Generally, the spiral pattern remains uncertain for the Milky Way, particularly as little is known about the spiral structure on the other side of the Galactic Center. There is also no conclusive observational evidence yet on the nature of the dynamics of the spiral arms. The Very Long Baseline Interferometer (VLBI) astrometry (e.g., VERA; Honma, 2013), as well as future space missions for infrared astrometry GAIA (Perryman et al., 2001) and JASMINE (Gouda, 2012), may well be able to provide a better indication of the nature of the spiral structure of our Galaxy.
4.7. Spiral arm triggering of star formation
A related question to the inducement of spiral arms in galaxies is whether the spiral arms induce star formation. This possibility has been considered in the quasi-stationary density wave picture, where the spiral arms induce a shock in the gas, thus raising the gas to the densities where it becomes molecular and self gravitating (Fujimoto, 1968, Roberts, 1969). In this scenario, the star formation is significantly higher with the presence of spiral shocks than it would be in a galaxy with no, or weak spiral arms. Some evidence in support of spiral arm triggering is observations by Seigar & James (2002), that show a correlation between arm strength and star formation. However other work suggests there is no difference in the star formation rate between grand design and flocculent galaxies (Elmegreen & Elmegreen, 1986, Stark et al., 1987, Foyle et al., 2011, Eden et al., 2012). Instead, the spiral arms are supposed merely to gather gas which would anyway form stars, into the spiral arms (Vogel et al., 1988), with the increase in gas densities and star formation in the arms offset by lower values in the inter arm regions. Numerical simulations support this picture (Dobbs et al., 2011), finding only a factor of ∼ 2 increase with spiral arms compared to without.
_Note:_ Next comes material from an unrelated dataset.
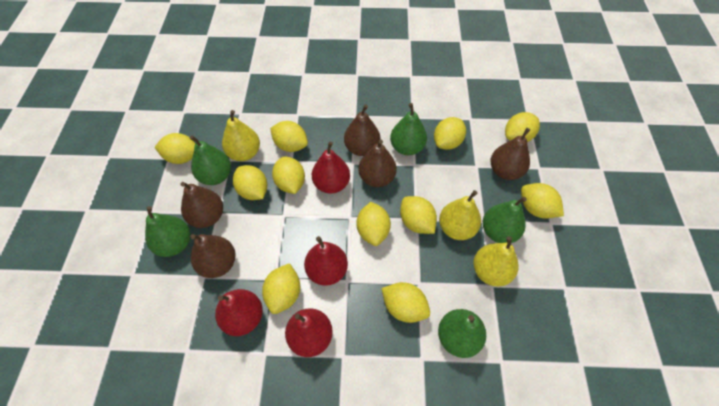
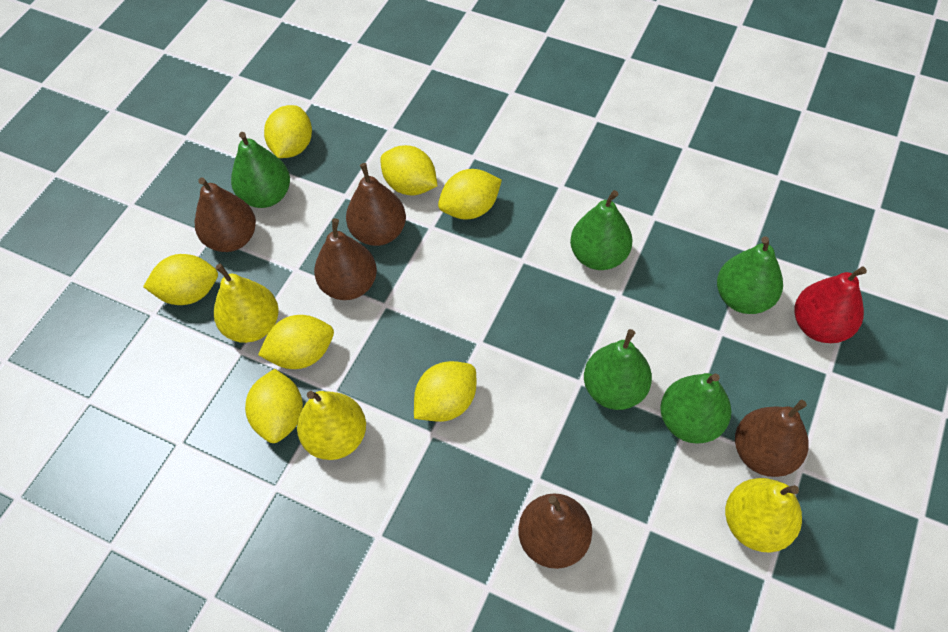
red pear: [215,289,263,336] [285,308,333,357] [304,236,348,286] [312,142,350,194] = 4 -> [794,267,867,343] = 1
yellow lemon: [155,133,195,164] [233,165,268,200] [262,263,300,314] [270,121,308,152] [272,157,305,194] [357,202,391,246] [381,282,430,323] [400,196,437,234] [434,117,466,150] [505,112,540,142] [521,183,564,218] = 11 -> [143,254,218,305] [245,369,303,443] [258,315,334,369] [264,105,312,158] [380,145,437,195] [414,361,476,422] [438,169,502,220] = 7

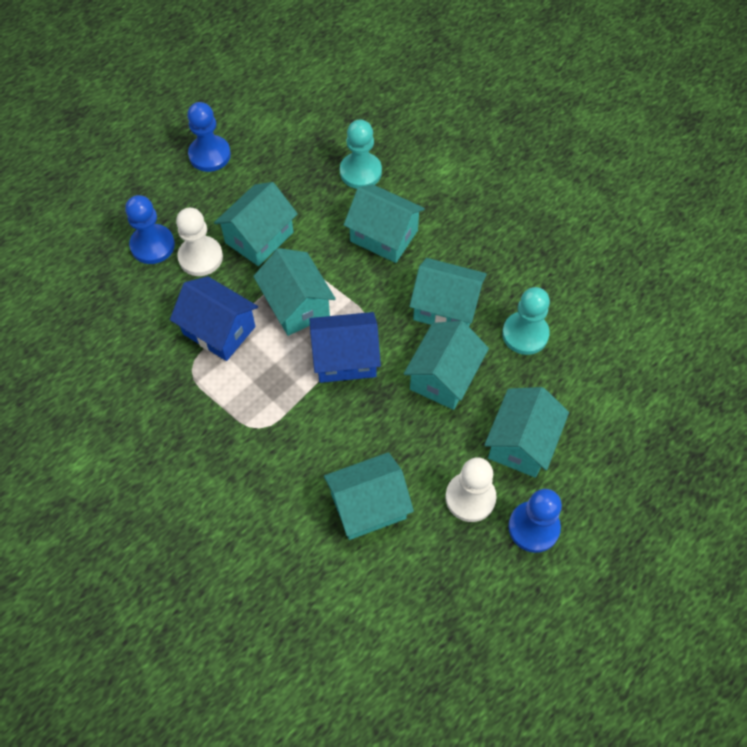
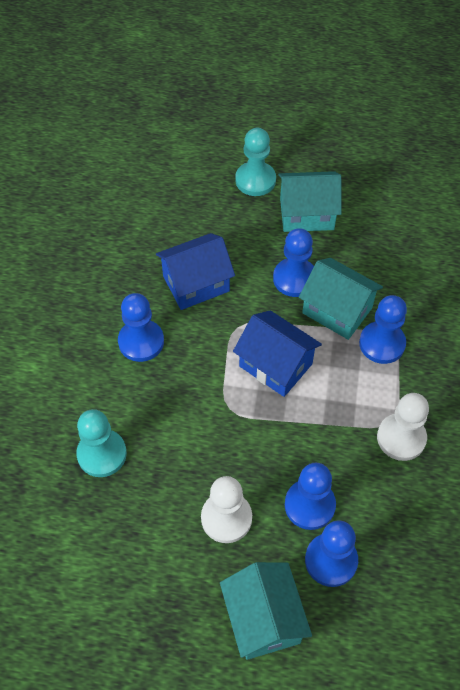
blue pawn: [125,195,175,264] [187,102,231,172] [508,489,562,553] = 3 -> [118,293,164,362] [273,228,314,297] [285,463,336,530] [305,521,358,587] [359,295,407,364] = 5
turquoise house: [214,182,298,266] [253,248,336,336] [324,452,414,540] [344,184,425,263] [404,321,489,410] [410,258,487,326] [484,387,569,478] = 7 -> [220,562,312,660] [278,171,342,232] [299,258,383,340] = 3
The act of the spiral arms simply gathering up gas is also consistent with the picture of shocks being highly dynamic, and intermittent, as described in Section 3.5.2. However there is a tendency to form more massive clouds, and more stable clouds in the spiral arms, which may well lead to higher star formation rates in stronger spiral arms (Dobbs et al., 2011).